Skill shortages are “like hospital waiting lists: they are going to come up and bite the government on the bum”, according to Heather Ridout, chief executive of the Australian Industry Group.

Ms Ridout told the Skills Australia conference on Monday that crippling skill shortages coupled with over-skilling would prove to be the two most compelling issues facing workforce productivity in the years ahead.

And policy on both sides of government, which seemed intent on limiting skilled migration, would serve to magnify shortages, driving a two-speed economy, along with higher inflation and interest rates.

Despite being one of the most critical strategic issues for the economy and public policy, the issue of skill shortages was absent from the recent election campaign.

However, migration — which was high on the campaign agenda — was the critical link.

“Demography is going to sour the national accounts unless we can improve our productivity and workforce participation rates,” Ms Ridout said. “Over the next 20 years we are going to need an increase of 1.25 per cent in the size of the labour force and 1 per cent of that will need to come from migration.”

Ms Ridout and Philip Bullock, chairman of Skills Australia, were also eager to press home the point on skills utilisation, saying it was a critical ingredient in improving workforce productivity.

“Why is it that there is an oversupply of graduates in most areas?” Bullock asked. “Skill utilisation goes to the heart of skill shortages, but we focus so much on the numbers of how many we don’t have now and how many we will need tomorrow that we miss the point.”

Mr Bullock said there was a mismatch between where people were trained and where they were needed in the workforce. He said 42 per cent of employers had responded in a recent survey that they had staff with skills at higher levels than were being used by the company.

With 25 per cent of staff indicating they were looking to change jobs in the next year and the average annual turnover of 17 per cent, Mr Bullock said one of the most obvious ways to find productivity growth was to fully use the education and skills of existing staff.

Ms Ridout agreed. “Companies that know how to unlock skill utilisation properly will have a competitive advantage,” she said.

“The next frontier is increasing skill levels in the workforce, but not for their own sake.”
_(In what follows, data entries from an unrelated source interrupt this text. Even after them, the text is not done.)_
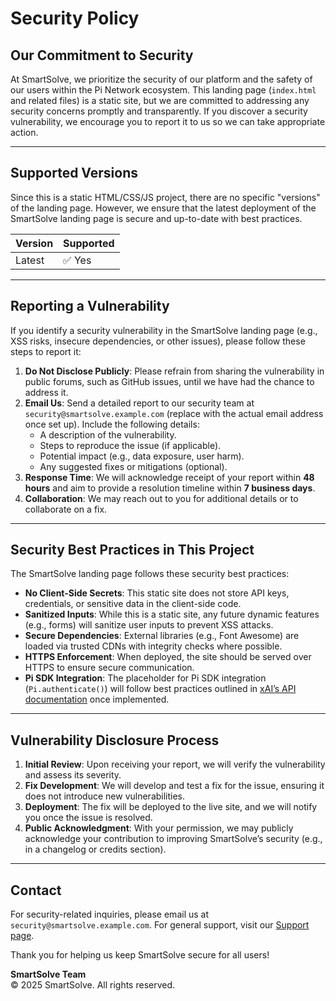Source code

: # Security Policy

## Our Commitment to Security

At SmartSolve, we prioritize the security of our platform and the safety of our users within the Pi Network ecosystem. This landing page (`index.html` and related files) is a static site, but we are committed to addressing any security concerns promptly and transparently. If you discover a security vulnerability, we encourage you to report it to us so we can take appropriate action.

---

## Supported Versions

Since this is a static HTML/CSS/JS project, there are no specific "versions" of the landing page. However, we ensure that the latest deployment of the SmartSolve landing page is secure and up-to-date with best practices.

| Version | Supported          |
|---------|--------------------|
| Latest  | ✅ Yes            |

---

## Reporting a Vulnerability

If you identify a security vulnerability in the SmartSolve landing page (e.g., XSS risks, insecure dependencies, or other issues), please follow these steps to report it:

1. **Do Not Disclose Publicly**: Please refrain from sharing the vulnerability in public forums, such as GitHub issues, until we have had the chance to address it.
2. **Email Us**: Send a detailed report to our security team at `security@smartsolve.example.com` (replace with the actual email address once set up). Include the following details:
   - A description of the vulnerability.
   - Steps to reproduce the issue (if applicable).
   - Potential impact (e.g., data exposure, user harm).
   - Any suggested fixes or mitigations (optional).
3. **Response Time**: We will acknowledge receipt of your report within **48 hours** and aim to provide a resolution timeline within **7 business days**.
4. **Collaboration**: We may reach out to you for additional details or to collaborate on a fix.

---

## Security Best Practices in This Project

The SmartSolve landing page follows these security best practices:

- **No Client-Side Secrets**: This static site does not store API keys, credentials, or sensitive data in the client-side code.
- **Sanitized Inputs**: While this is a static site, any future dynamic features (e.g., forms) will sanitize user inputs to prevent XSS attacks.
- **Secure Dependencies**: External libraries (e.g., Font Awesome) are loaded via trusted CDNs with integrity checks where possible.
- **HTTPS Enforcement**: When deployed, the site should be served over HTTPS to ensure secure communication.
- **Pi SDK Integration**: The placeholder for Pi SDK integration (`Pi.authenticate()`) will follow best practices outlined in [xAI’s API documentation](https://x.ai/api) once implemented.

---

## Vulnerability Disclosure Process

1. **Initial Review**: Upon receiving your report, we will verify the vulnerability and assess its severity.
2. **Fix Development**: We will develop and test a fix for the issue, ensuring it does not introduce new vulnerabilities.
3. **Deployment**: The fix will be deployed to the live site, and we will notify you once the issue is resolved.
4. **Public Acknowledgment**: With your permission, we may publicly acknowledge your contribution to improving SmartSolve’s security (e.g., in a changelog or credits section).

---

## Contact

For security-related inquiries, please email us at `security@smartsolve.example.com`. For general support, visit our [Support page](index.html#support).

Thank you for helping us keep SmartSolve secure for all users!

**SmartSolve Team**  
© 2025 SmartSolve. All rights reserved.
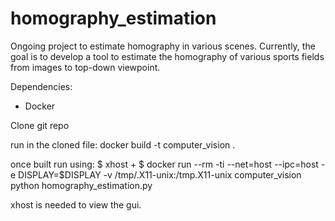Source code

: # homography_estimation
Ongoing project to estimate homography in various scenes. Currently, the goal is to develop a tool to estimate the homography of various sports fields from images to top-down viewpoint.

Dependencies:
- Docker

Clone git repo

run in the cloned file:
docker build -t computer_vision .

once built run using:
$ xhost +
$ docker run --rm -ti --net=host --ipc=host    -e DISPLAY=$DISPLAY    -v /tmp/.X11-unix:/tmp.X11-unix    computer_vision python homography_estimation.py


xhost is needed to view the gui.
She said good management that focused on communication, reward and recognition systems and collegiality would be essential to this.

“Highly skilled people want to be treated as individuals,” she said.

“The thing that sets high-performing companies apart is that they focus on people. They recruit well, have extensive and ongoing training, and are prepared to redesign jobs around the people they have instead of the other way around.

“Organisations grow by strategic innovation and continuous improvement and education and training is fundamental to that.”

Article from The Australian, September 8, 2010.